You’re living within a constant pall of depression, dodging gangs and assaults, no freedom of when, where or what you will eat, no sense of caring from anyone, stripped of your dignity, your identity reduced to a number, no future, trapped within a life that has no life — for 27 years.
Worse yet, imagine if you were innocent of the crime.
It’s unimaginable. But it happens.
Such is the case of Satellite Beach resident William Dillon, who went to prison for murder at the age of 22 and is now released as innocent at the age of 49.
Key evidence for his conviction was a discarded shirt stained with the victim’s blood that was mistakenly attributed to Dillon. DNA testing proved he hadn’t worn that shirt, though another unknown person did.
The case was replete with other questionable issues, including a homicide investigator’s affair with Dillon’s former girlfriend. Her damaging testimony against Dillon was later recanted, but too late. A dog handler who testified against Dillon was later discredited, and a jailhouse snitch was known to have given inaccurate information.
But Dillon stayed in prison anyway.
Dillon is the 223rd inmate released from American prisons since the inception of DNA forensics, 17 of those were released from death row.
Why isn’t anyone asking, “What took so long?”
Bogged-down appellate courts are generally more interested in court procedure and attorney conduct when reviewing cases, and less concerned with the viability or truth of evidence. Yet, an inmate who can show that witnesses were not truthful and evidence was flawed, or that DNA may prove him innocent, must wait up to 27 years for an opportunity to exculpate himself.
There’s something wrong with that.
In Dillon’s case, a petition was finally filed for DNA testing in October 2006, yet it took two more years of his life waiting for the legal eagles to duke it out. If prosecutors are confident they convicted the right man, there should be no objection to DNA testing.

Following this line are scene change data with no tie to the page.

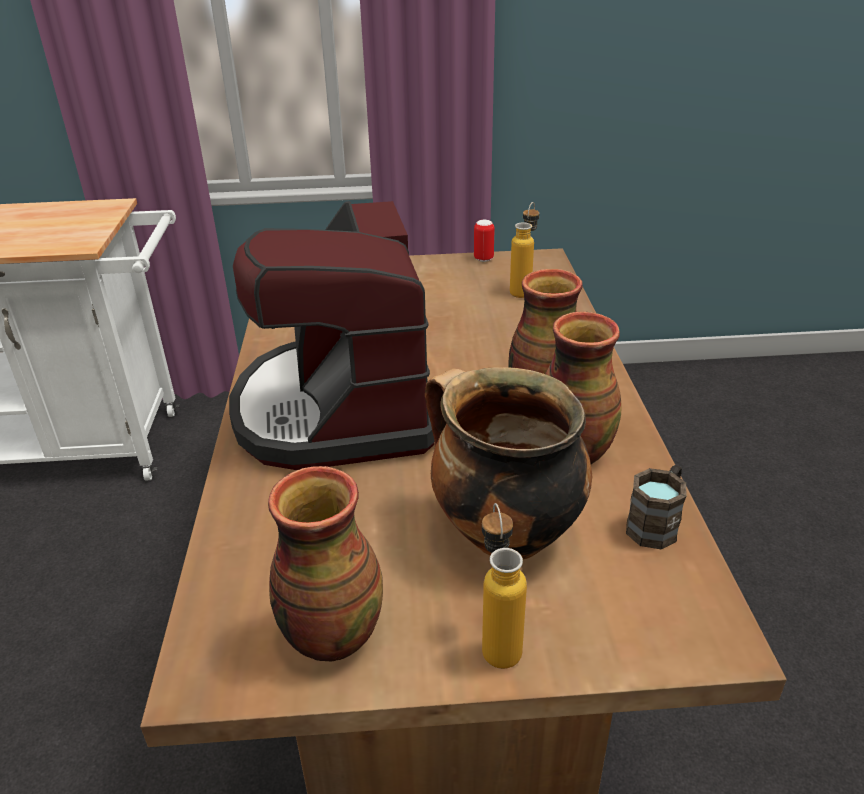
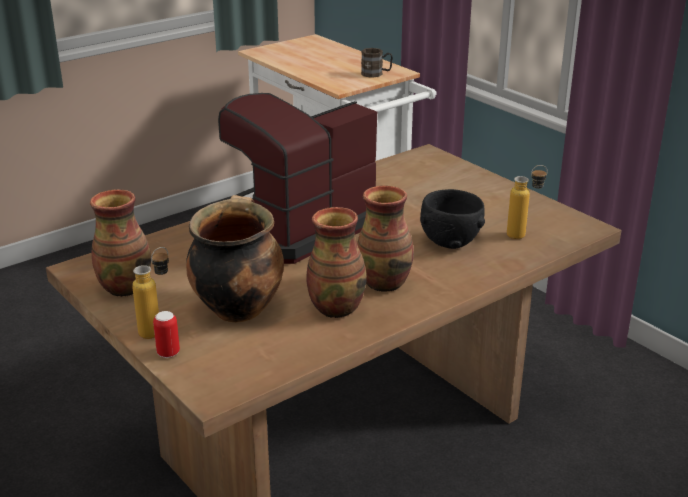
camera: 55 degrees right, 5 degrees down
(483, 259) = (549, 206): can -> can (168, 353)
(495, 330) = (450, 242): none -> black bowl
(656, 523) = (295, 353): brown mug -> brown mug (376, 74)

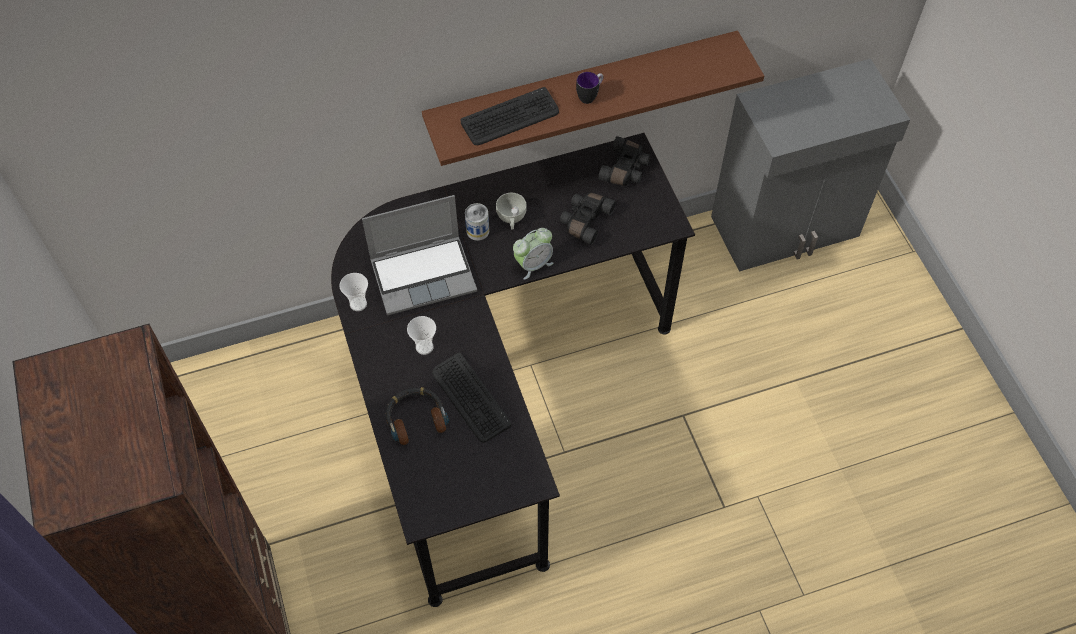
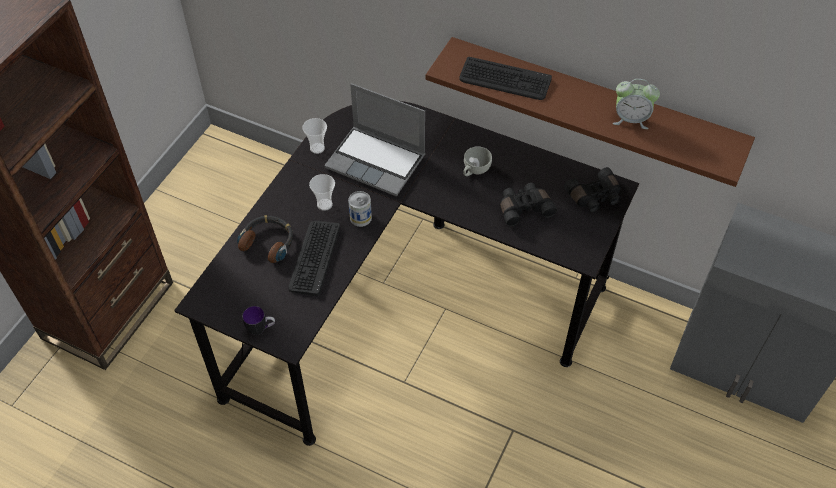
camera: 45 degrees right, 5 degrees down
(477, 231) = (443, 161): can -> can (360, 218)
(533, 264) = (454, 209): alarm clock -> alarm clock (631, 119)
(590, 96) = (579, 104): mug -> mug (261, 329)

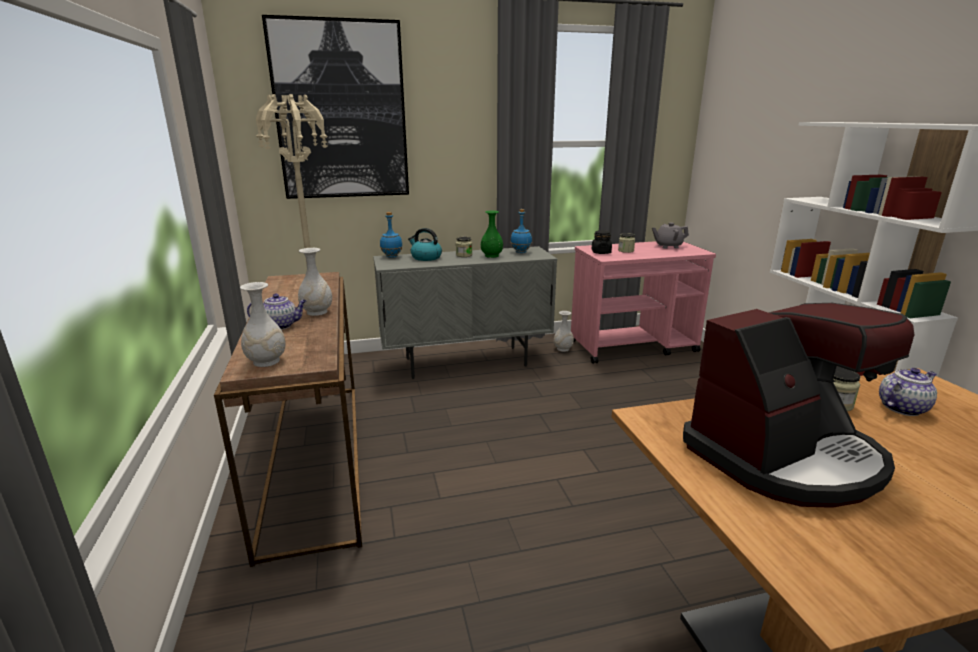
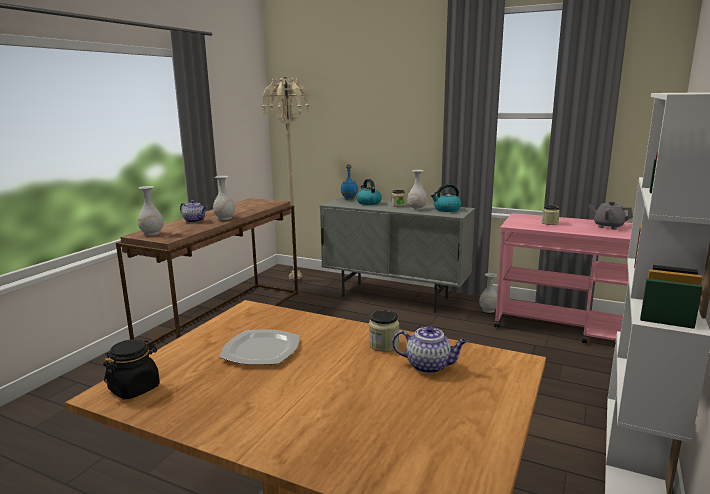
camera: 40 degrees right, 5 degrees down
(341, 112) = (335, 89): picture -> none
(491, 256) = (416, 208): green vase -> white vase
(521, 252) = (446, 209): blue bottle -> kettle
(601, 252) = (520, 220): black jar -> black jar (134, 388)
(784, 457) = (262, 350): coffee machine -> plate

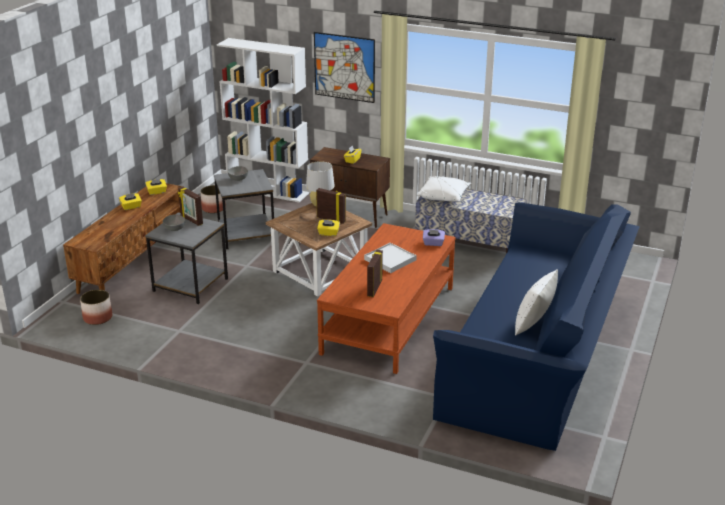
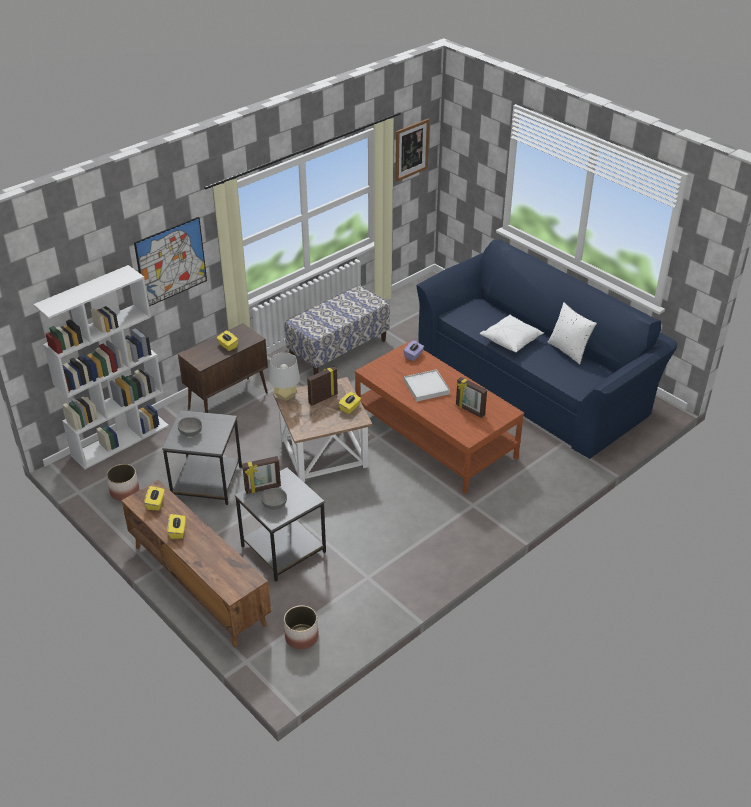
camera: 65 degrees left, 10 degrees up
(444, 196) = (319, 323): white pillow -> white pillow (511, 340)
(640, 94) = (411, 149): none -> picture

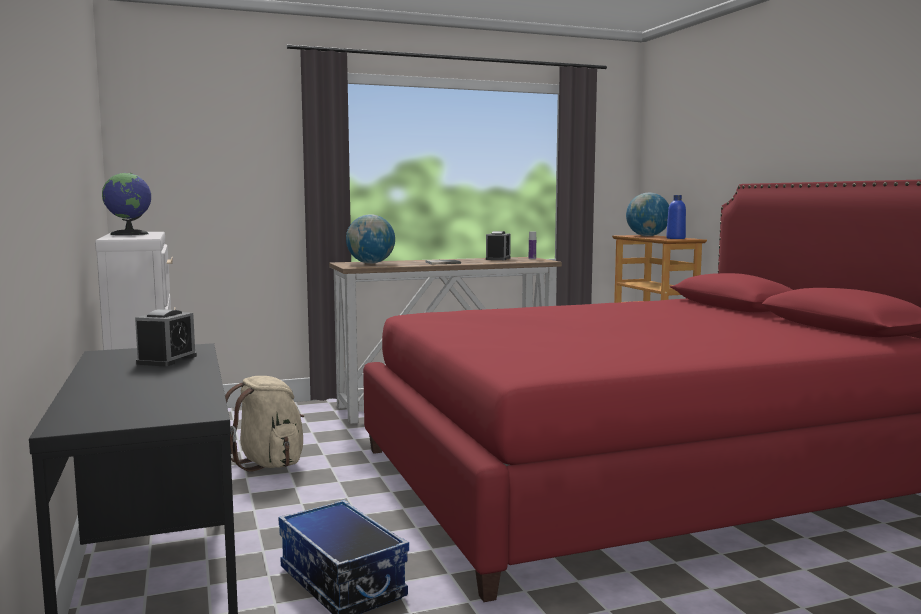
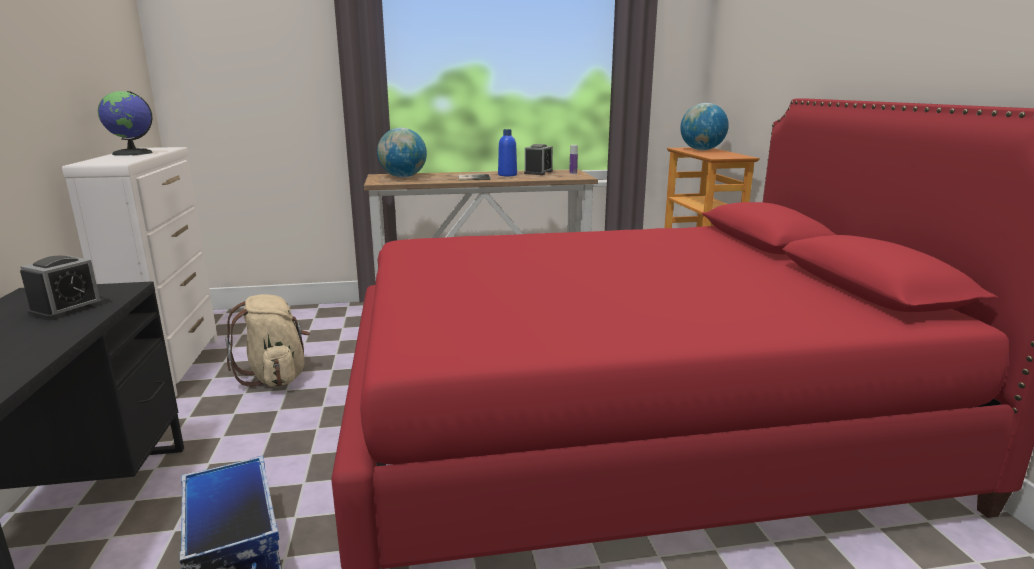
camera: 10 degrees right, 10 degrees up
(675, 238) = (726, 155): blue bottle -> blue bottle (507, 175)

In truth, it’s unlikely that every one of those 223 who have been released based on DNA testing were actually innocent. But most are. In 89 of those cases, the true perpetrator ultimately was identified and arrested.
I’ve learned through my own experience in criminal justice that DNA is not always the end-all. Sometimes, additional information exists that still points to guilt. Retrying someone for a crime that happened decades earlier is nearly impossible, as witnesses disappear and evidence often is lost.
However, in cases where the veracity of several witnesses is seriously in question and there is any chance that a human being is wrongfully languishing behind bars, the state should not be stonewalling efforts to seek out justice. In the name of humanity, they should be part of the truth-seeking effort.
Unfortunately, the courts have become an arena of legal combat that ignore the signs above the bench: “We Who Labor Here Seek Only Truth.”
Dillon may eventually win monetary compensation from the state. But it can never give back 27 years from the prime of his life.
Frank is a writer and retired Miami police detective who lives in Melbourne.